Kimmel and Mosmiller refuse to look into the personal motivations of the men that sided with women and exposed themselves to the derision and the violence from the men who considered them traitors to the patriarchal cause. They warn that many men who helped were far from being angels (their word, not mine); often, men behaved in a pro-feminist way in public and in a patriarchal way at home, even with their own feminist wives or lovers. I don’t think we need angels but we certainly need allies, as their book shows. The question they ask is one that is quite scary: why did men help at all, knowing as they did that their pro-feminist ideas would undermine their own privilege? It is simple, actually. As I am constantly saying patriarchy is not as monolithic as it looks. It has plenty of dissidents for whom the answer to Kimmel and Mosmiller’s question is straightforward: some men help because it is the only right thing to do, and this is what they feel. This is what Ronan Farrow felt: that he was doing a public service by pointing his finger at Weinstein, and this is what the Pulitzer Award committee acknowledged.

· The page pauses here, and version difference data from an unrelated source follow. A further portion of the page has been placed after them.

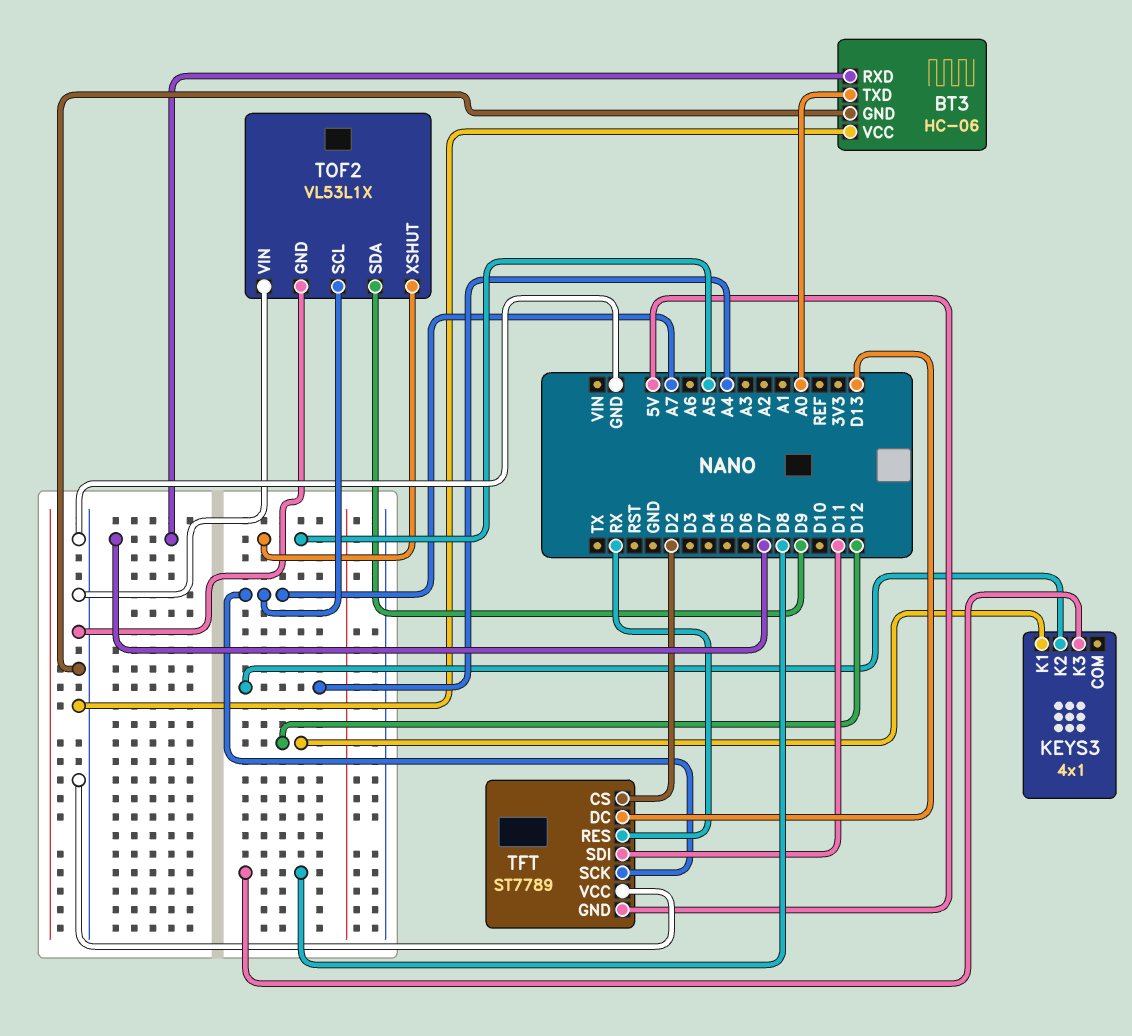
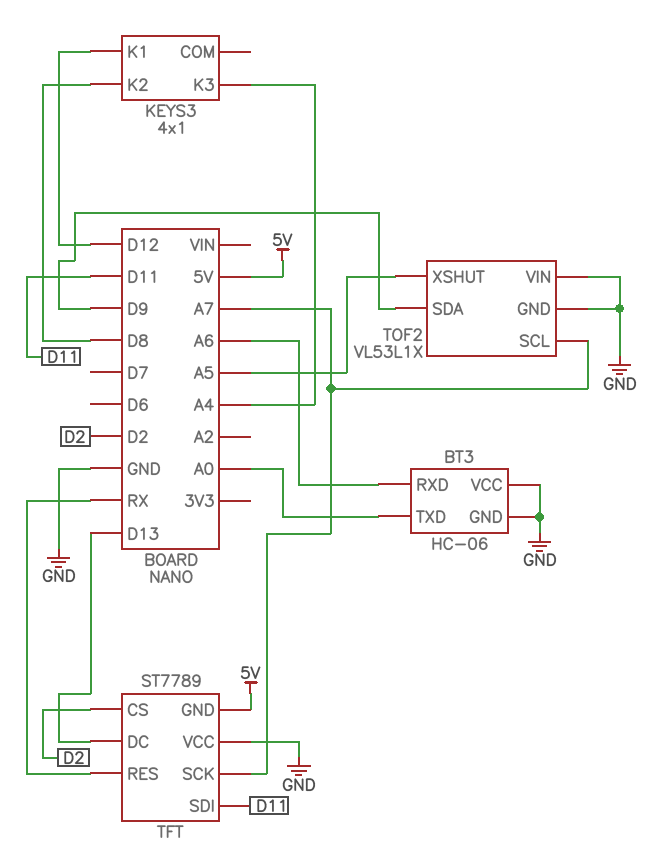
BT3 pin RXD: D7 -> A6
KEYS3 pin K2: A4 -> D8
KEYS3 pin K3: D8 -> A4

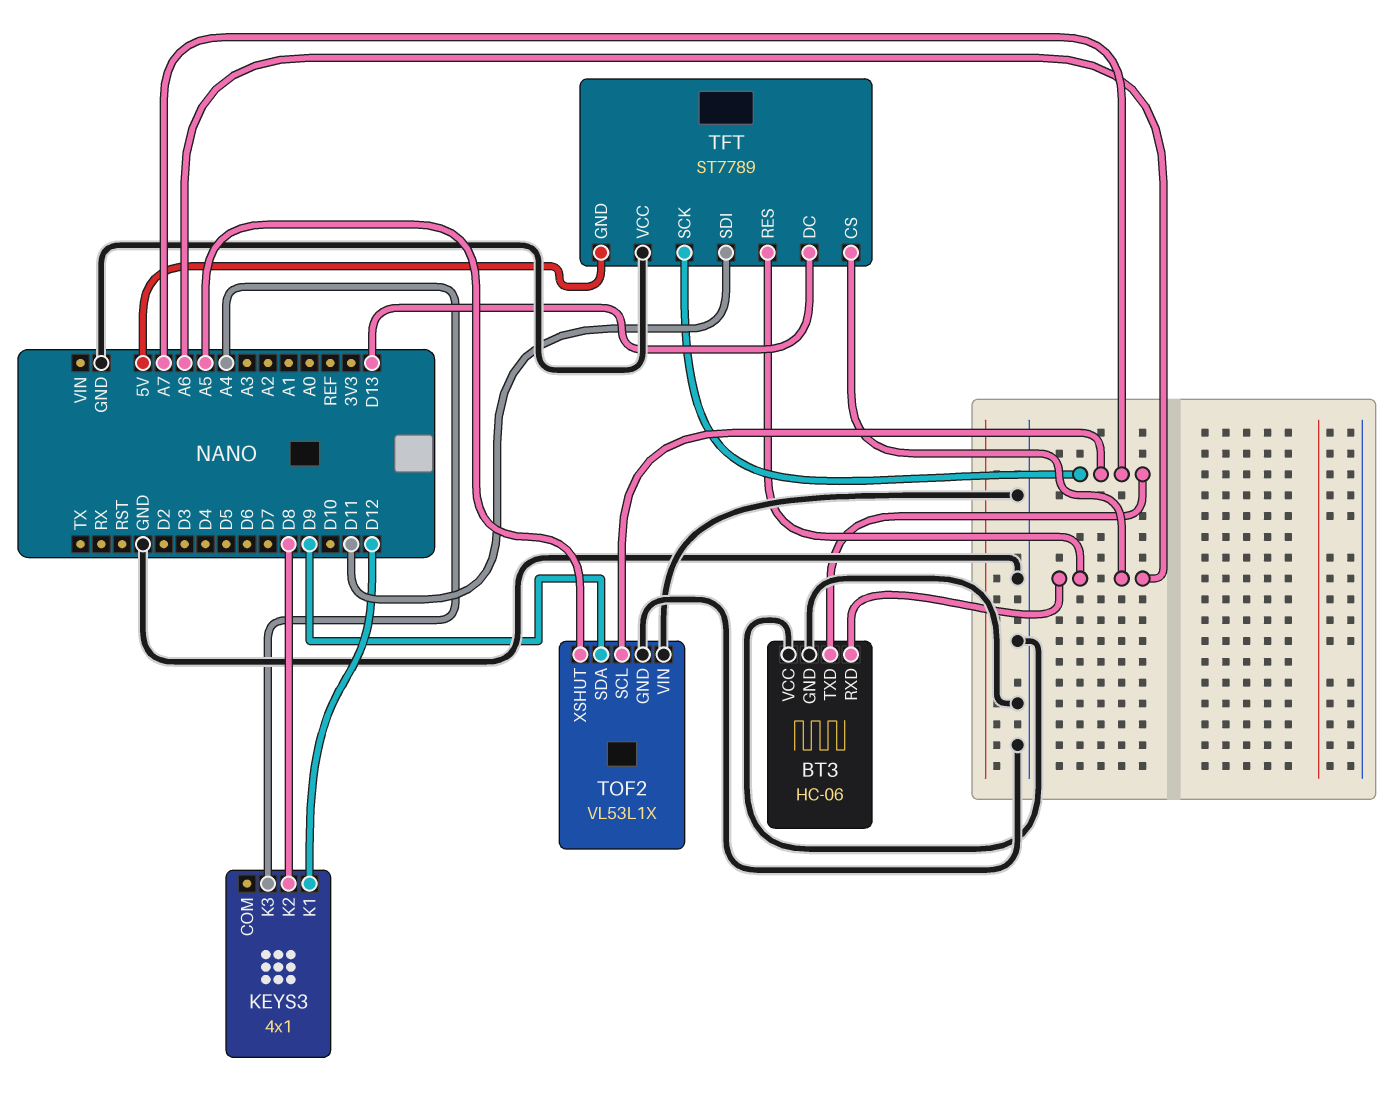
BT3 pin TXD: A0 -> A7
TFT pin CS: D2 -> A6
TFT pin RES: RX -> A6

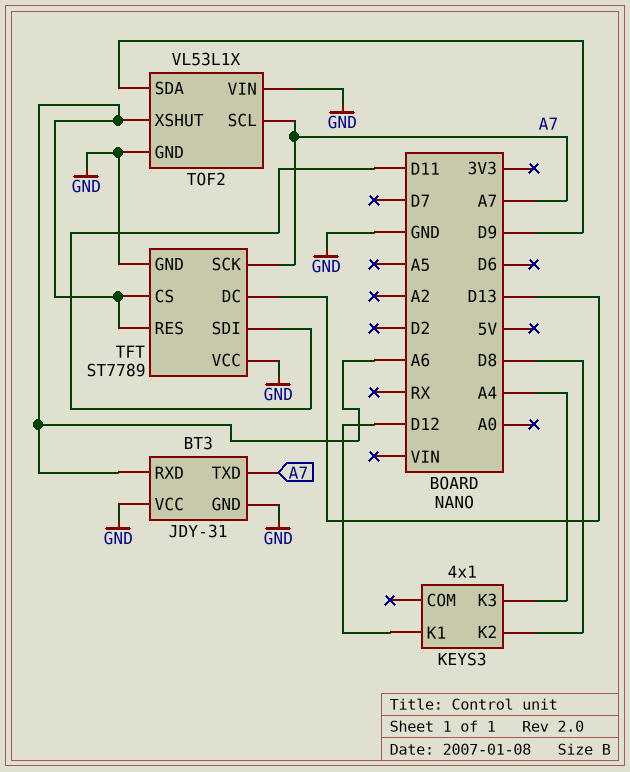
BT3: HC-06 -> JDY-31
TFT pin GND: 5V -> GND
TOF2 pin XSHUT: A5 -> A6

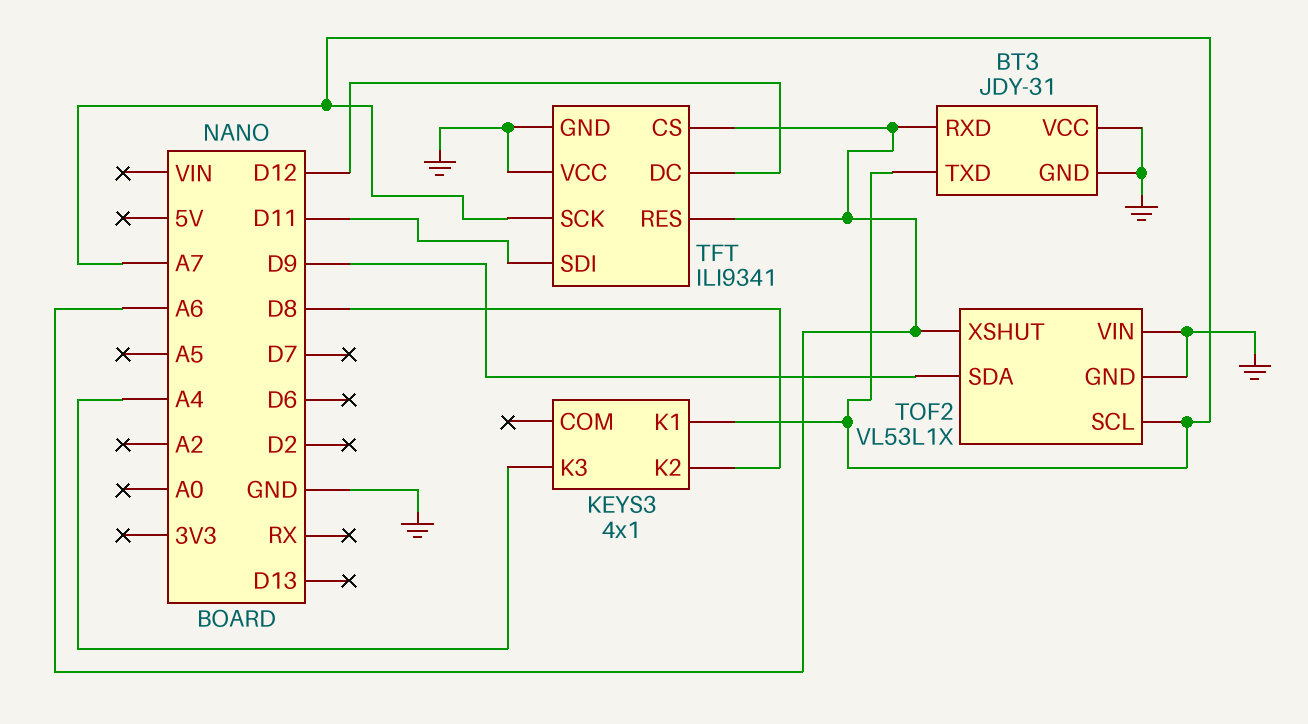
KEYS3 pin K1: D12 -> A7
TFT: ST7789 -> ILI9341
TFT pin DC: D13 -> D12

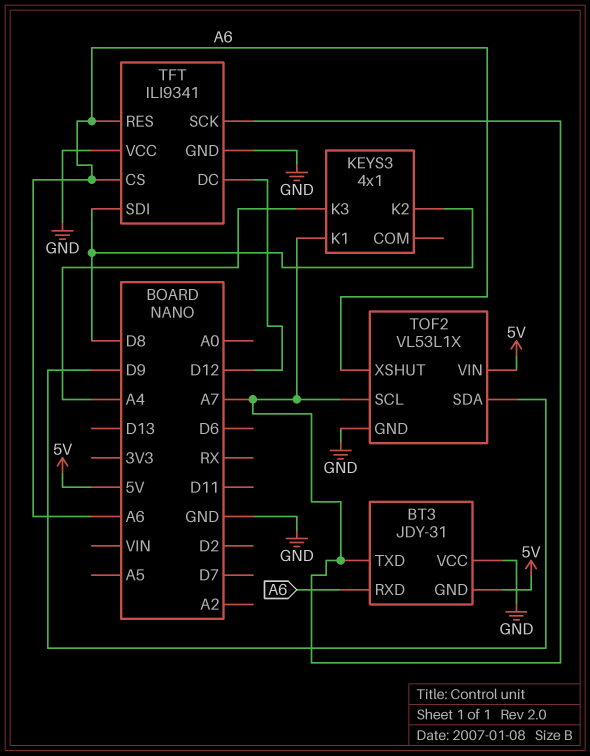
BT3 pin GND: GND -> 5V
TFT pin SDI: D11 -> D8
TOF2 pin VIN: GND -> 5V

Maybe because I am part of a public service, that offered by public higher education, I very much like the idea that advancing equality is a matter of serving the public. What I like about this idea is that public service is done for the good of the community, not in the expectation of personal reward but simply because it is right. The other aspect I like about public service is that it is gender-neutral, meaning that it is open to anyone, of any identity, as Farrow’s work shows. Men doing a public service can hardly be accused of promoting the ‘wrong’ causes, which is why I think that there is potential in the concept as an alternative to individualistic heroism or chivalry (I have called Farrow a knight…). If the cause for equality is seen as a pillar of the community then defending it can be seen as public service, which might help many men to act in pro-feminist ways without being questioned either by men or by women. If equality is presented as a civil right, which is what it is, then there is no excuse to remain uninvolved, just as there is no excuse to condone racism. I am just thinking out loud about what should be the mechanism to recruit more Ronan Farrows to the cause…
Thanks, then, to all the pro-feminist men, those who have helped are those who are helping. Let’s just hope that there is less and less need for their help because patriarchy has been finally defeated and equality is really respected as a fundamental civil right.